● **ASSIGNMENT**
Reproduce the text lines of this listing word for word, leaving out the pictures.

EXTRACTED DATA section start

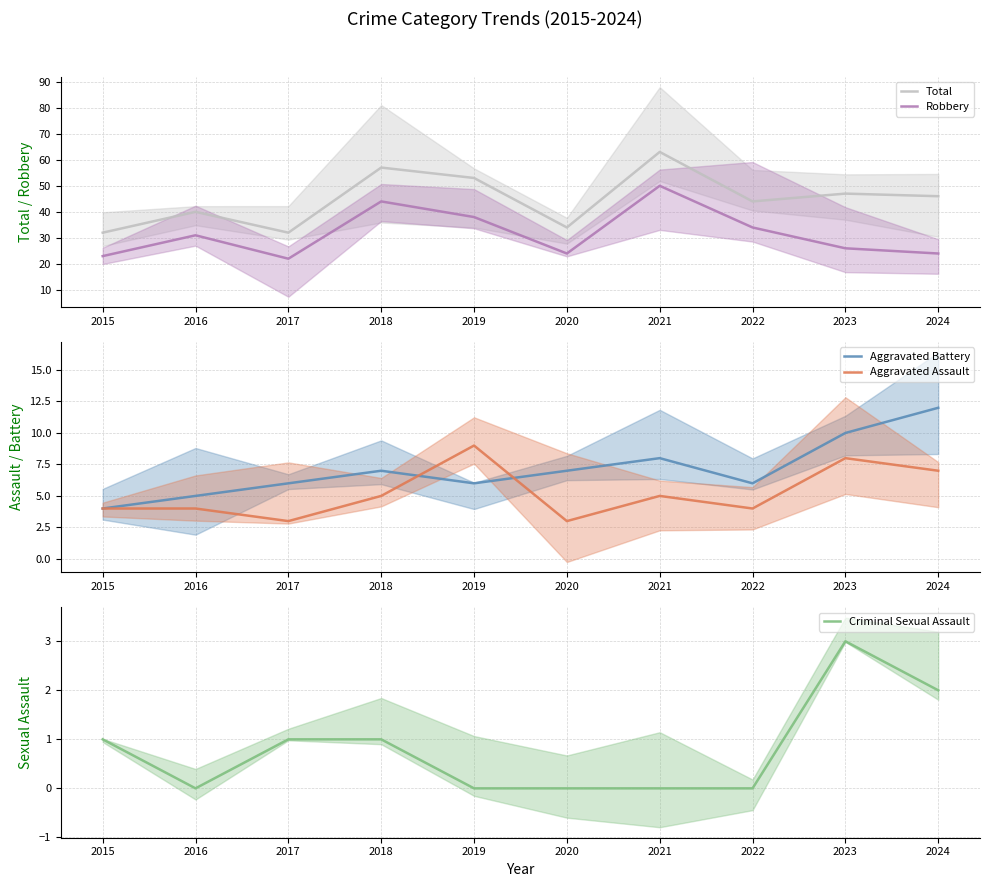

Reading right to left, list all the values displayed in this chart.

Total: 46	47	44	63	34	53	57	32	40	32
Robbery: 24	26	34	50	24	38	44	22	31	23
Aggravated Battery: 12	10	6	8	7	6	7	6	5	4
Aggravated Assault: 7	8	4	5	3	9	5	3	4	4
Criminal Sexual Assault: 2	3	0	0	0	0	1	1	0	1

EXTRACTED DATA section end

● **SOLUTION FOR THIS PROBLEM**
Reading right to left, list all the values displayed in this chart.

Total: 46	47	44	63	34	53	57	32	40	32
Robbery: 24	26	34	50	24	38	44	22	31	23
Aggravated Battery: 12	10	6	8	7	6	7	6	5	4
Aggravated Assault: 7	8	4	5	3	9	5	3	4	4
Criminal Sexual Assault: 2	3	0	0	0	0	1	1	0	1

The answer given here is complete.